As the answer, set down the lines below from the one containing "### 5.3. A New" through the one containing "Blockchain technology can", exactly and inclusively, and no others.

======== Data provided ========

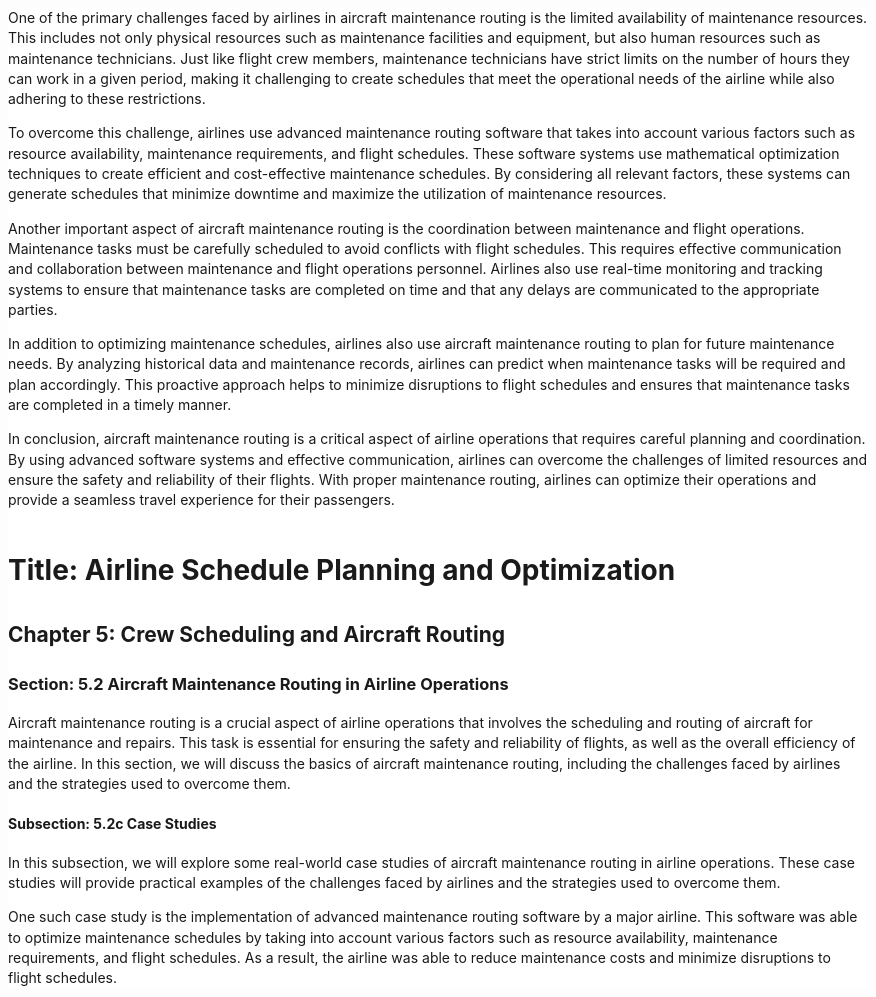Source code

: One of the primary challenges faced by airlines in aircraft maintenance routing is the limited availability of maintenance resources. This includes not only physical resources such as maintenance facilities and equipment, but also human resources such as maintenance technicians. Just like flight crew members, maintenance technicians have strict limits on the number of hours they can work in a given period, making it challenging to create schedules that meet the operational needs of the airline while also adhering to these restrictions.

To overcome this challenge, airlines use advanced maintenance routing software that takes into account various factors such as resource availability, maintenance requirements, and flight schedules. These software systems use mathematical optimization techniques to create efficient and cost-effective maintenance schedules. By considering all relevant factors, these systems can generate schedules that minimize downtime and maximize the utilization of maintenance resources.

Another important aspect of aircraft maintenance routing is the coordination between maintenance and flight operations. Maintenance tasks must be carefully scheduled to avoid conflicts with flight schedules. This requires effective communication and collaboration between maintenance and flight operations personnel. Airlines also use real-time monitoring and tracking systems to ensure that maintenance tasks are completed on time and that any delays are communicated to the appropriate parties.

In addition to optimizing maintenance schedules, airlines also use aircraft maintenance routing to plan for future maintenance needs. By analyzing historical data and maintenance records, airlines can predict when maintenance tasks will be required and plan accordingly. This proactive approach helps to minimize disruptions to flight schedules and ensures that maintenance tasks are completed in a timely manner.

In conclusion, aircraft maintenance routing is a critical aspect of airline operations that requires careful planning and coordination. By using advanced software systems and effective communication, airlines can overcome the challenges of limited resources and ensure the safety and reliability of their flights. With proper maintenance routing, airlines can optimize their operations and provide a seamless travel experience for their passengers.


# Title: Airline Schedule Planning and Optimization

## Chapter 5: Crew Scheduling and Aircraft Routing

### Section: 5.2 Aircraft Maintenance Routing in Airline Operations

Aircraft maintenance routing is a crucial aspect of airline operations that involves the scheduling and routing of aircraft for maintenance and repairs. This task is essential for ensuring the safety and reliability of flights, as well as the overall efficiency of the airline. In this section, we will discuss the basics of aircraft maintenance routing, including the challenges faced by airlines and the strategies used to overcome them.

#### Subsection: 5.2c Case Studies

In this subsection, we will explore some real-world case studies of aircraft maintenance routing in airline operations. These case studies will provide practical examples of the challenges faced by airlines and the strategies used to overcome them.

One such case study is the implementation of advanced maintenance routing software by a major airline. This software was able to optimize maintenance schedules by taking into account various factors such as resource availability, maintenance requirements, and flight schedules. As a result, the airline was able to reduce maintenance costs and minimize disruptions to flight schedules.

========
======== Data provided ========

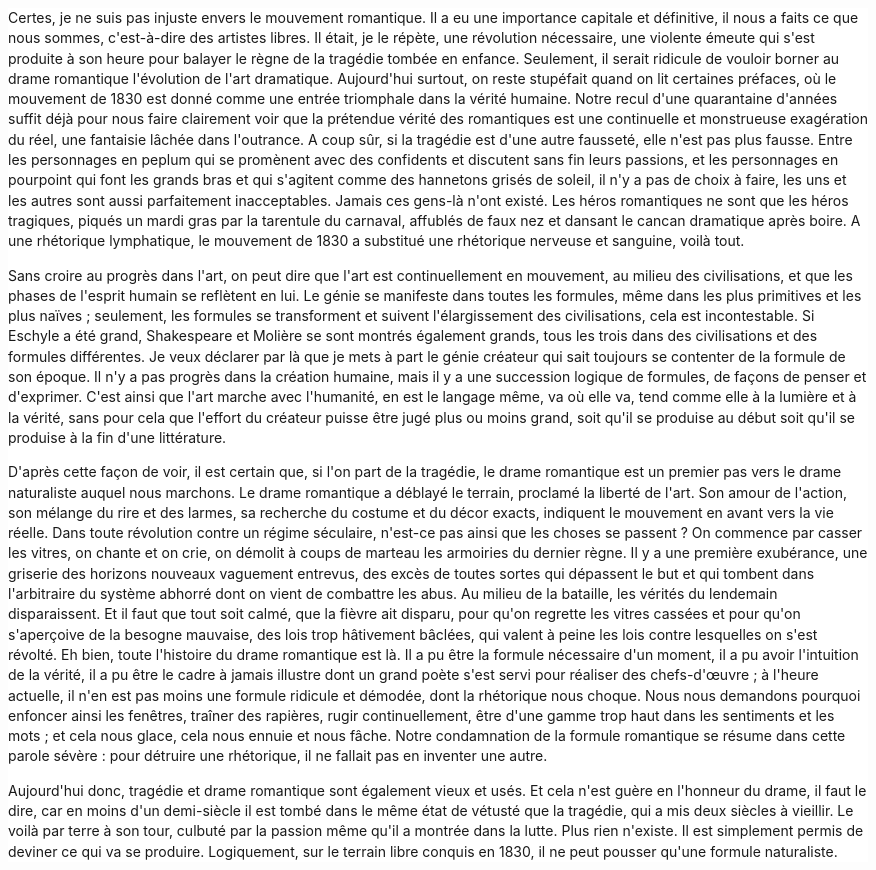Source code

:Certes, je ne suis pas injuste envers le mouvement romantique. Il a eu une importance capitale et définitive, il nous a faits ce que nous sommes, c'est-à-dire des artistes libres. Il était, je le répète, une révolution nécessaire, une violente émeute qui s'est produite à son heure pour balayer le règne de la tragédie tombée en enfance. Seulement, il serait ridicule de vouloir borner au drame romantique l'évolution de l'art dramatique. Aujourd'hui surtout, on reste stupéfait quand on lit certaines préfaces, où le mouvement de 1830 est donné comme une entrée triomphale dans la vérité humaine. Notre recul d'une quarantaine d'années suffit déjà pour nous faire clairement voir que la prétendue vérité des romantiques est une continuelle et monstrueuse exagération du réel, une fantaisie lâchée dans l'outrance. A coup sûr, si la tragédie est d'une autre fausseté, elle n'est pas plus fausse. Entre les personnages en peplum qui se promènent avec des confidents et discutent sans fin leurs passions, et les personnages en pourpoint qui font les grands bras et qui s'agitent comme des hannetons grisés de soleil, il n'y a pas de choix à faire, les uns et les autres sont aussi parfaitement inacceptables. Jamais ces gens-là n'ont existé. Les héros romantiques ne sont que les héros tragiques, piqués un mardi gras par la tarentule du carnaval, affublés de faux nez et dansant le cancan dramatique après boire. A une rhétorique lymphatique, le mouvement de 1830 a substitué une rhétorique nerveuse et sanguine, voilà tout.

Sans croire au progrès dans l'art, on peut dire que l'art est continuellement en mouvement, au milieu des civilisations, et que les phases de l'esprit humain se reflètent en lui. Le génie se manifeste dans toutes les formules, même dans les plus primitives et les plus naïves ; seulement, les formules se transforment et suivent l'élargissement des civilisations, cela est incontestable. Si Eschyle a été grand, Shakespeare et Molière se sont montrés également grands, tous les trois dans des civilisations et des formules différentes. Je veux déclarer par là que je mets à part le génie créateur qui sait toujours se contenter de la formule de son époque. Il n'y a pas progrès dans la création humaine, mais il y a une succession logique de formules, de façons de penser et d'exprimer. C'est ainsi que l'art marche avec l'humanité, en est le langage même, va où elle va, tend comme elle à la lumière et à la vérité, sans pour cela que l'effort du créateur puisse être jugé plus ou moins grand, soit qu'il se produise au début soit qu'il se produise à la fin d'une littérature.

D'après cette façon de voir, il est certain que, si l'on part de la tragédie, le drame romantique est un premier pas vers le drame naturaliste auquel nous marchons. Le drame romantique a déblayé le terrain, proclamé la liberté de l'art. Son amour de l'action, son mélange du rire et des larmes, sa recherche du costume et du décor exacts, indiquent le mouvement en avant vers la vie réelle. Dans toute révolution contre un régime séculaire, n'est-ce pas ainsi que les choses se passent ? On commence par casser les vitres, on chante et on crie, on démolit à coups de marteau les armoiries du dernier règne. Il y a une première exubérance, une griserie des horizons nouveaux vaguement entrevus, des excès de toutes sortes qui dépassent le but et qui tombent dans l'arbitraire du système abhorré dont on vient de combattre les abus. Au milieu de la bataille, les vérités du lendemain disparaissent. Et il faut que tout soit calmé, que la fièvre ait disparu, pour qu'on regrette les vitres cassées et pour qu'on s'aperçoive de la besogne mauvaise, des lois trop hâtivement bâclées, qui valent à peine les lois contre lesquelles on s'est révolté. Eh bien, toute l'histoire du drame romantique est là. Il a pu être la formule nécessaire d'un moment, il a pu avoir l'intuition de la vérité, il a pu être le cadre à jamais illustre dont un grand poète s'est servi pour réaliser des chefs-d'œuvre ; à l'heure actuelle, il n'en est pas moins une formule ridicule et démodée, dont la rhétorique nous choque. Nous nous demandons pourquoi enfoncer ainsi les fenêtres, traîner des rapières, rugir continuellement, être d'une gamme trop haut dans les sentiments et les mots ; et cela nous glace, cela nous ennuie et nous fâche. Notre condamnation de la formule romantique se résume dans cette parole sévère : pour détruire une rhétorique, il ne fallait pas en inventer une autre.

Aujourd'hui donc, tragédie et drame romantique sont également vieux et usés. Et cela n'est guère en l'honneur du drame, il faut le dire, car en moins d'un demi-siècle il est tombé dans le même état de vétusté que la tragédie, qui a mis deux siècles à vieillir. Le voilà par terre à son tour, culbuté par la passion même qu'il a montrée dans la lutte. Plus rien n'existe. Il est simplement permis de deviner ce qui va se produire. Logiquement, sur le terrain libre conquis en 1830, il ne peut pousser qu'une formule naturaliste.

========
======== Data provided ========

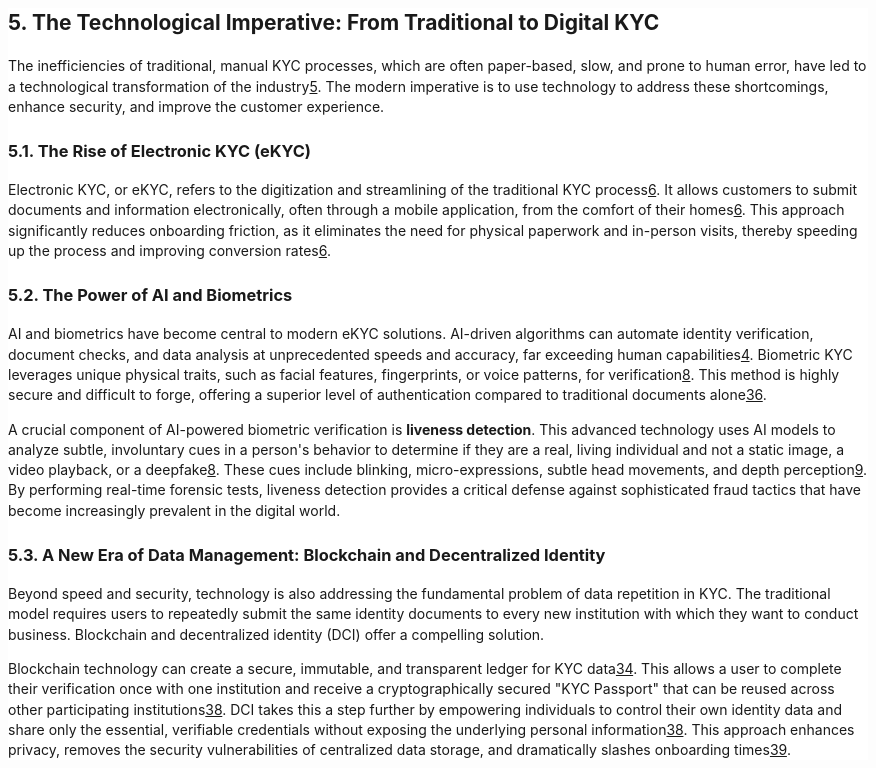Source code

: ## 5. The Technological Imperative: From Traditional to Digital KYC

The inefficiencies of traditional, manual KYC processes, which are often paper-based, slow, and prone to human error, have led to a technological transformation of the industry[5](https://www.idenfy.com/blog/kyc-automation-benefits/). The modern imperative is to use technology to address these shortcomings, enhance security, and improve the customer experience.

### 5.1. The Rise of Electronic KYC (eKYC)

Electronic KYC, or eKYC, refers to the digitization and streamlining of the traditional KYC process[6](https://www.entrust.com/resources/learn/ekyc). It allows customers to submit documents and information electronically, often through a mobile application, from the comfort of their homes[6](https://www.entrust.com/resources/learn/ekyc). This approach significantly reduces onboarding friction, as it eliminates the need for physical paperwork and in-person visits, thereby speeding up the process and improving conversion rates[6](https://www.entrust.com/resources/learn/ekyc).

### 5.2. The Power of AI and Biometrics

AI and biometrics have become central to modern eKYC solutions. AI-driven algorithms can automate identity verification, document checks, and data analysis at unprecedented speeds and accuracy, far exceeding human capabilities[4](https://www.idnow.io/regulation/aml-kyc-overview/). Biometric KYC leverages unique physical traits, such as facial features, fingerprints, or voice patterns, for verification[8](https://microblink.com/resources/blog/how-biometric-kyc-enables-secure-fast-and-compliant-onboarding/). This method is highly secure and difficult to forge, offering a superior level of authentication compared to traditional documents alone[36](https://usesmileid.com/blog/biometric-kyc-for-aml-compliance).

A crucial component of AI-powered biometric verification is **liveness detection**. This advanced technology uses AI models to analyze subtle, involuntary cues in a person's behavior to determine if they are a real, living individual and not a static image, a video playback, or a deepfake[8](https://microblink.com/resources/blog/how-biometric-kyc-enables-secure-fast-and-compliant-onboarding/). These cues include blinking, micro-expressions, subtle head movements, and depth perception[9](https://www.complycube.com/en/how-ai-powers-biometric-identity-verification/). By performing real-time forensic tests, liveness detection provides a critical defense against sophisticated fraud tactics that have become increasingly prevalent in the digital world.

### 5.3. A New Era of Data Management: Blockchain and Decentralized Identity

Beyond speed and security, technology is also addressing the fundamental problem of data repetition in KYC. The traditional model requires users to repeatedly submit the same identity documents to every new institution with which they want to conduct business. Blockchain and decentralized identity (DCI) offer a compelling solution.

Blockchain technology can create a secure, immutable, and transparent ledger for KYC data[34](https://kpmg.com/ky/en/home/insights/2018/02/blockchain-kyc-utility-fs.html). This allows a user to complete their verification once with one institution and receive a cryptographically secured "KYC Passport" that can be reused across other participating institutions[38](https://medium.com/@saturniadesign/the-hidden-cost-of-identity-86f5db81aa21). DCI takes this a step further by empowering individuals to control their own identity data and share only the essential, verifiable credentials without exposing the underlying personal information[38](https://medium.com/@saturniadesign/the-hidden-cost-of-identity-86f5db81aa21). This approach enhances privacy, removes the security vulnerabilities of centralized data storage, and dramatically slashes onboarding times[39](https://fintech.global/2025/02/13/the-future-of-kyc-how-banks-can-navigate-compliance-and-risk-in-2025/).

========

Task result —
### 5.3. A New Era of Data Management: Blockchain and Decentralized Identity

Beyond speed and security, technology is also addressing the fundamental problem of data repetition in KYC. The traditional model requires users to repeatedly submit the same identity documents to every new institution with which they want to conduct business. Blockchain and decentralized identity (DCI) offer a compelling solution.

Blockchain technology can create a secure, immutable, and transparent ledger for KYC data[34](https://kpmg.com/ky/en/home/insights/2018/02/blockchain-kyc-utility-fs.html). This allows a user to complete their verification once with one institution and receive a cryptographically secured "KYC Passport" that can be reused across other participating institutions[38](https://medium.com/@saturniadesign/the-hidden-cost-of-identity-86f5db81aa21). DCI takes this a step further by empowering individuals to control their own identity data and share only the essential, verifiable credentials without exposing the underlying personal information[38](https://medium.com/@saturniadesign/the-hidden-cost-of-identity-86f5db81aa21). This approach enhances privacy, removes the security vulnerabilities of centralized data storage, and dramatically slashes onboarding times[39](https://fintech.global/2025/02/13/the-future-of-kyc-how-banks-can-navigate-compliance-and-risk-in-2025/).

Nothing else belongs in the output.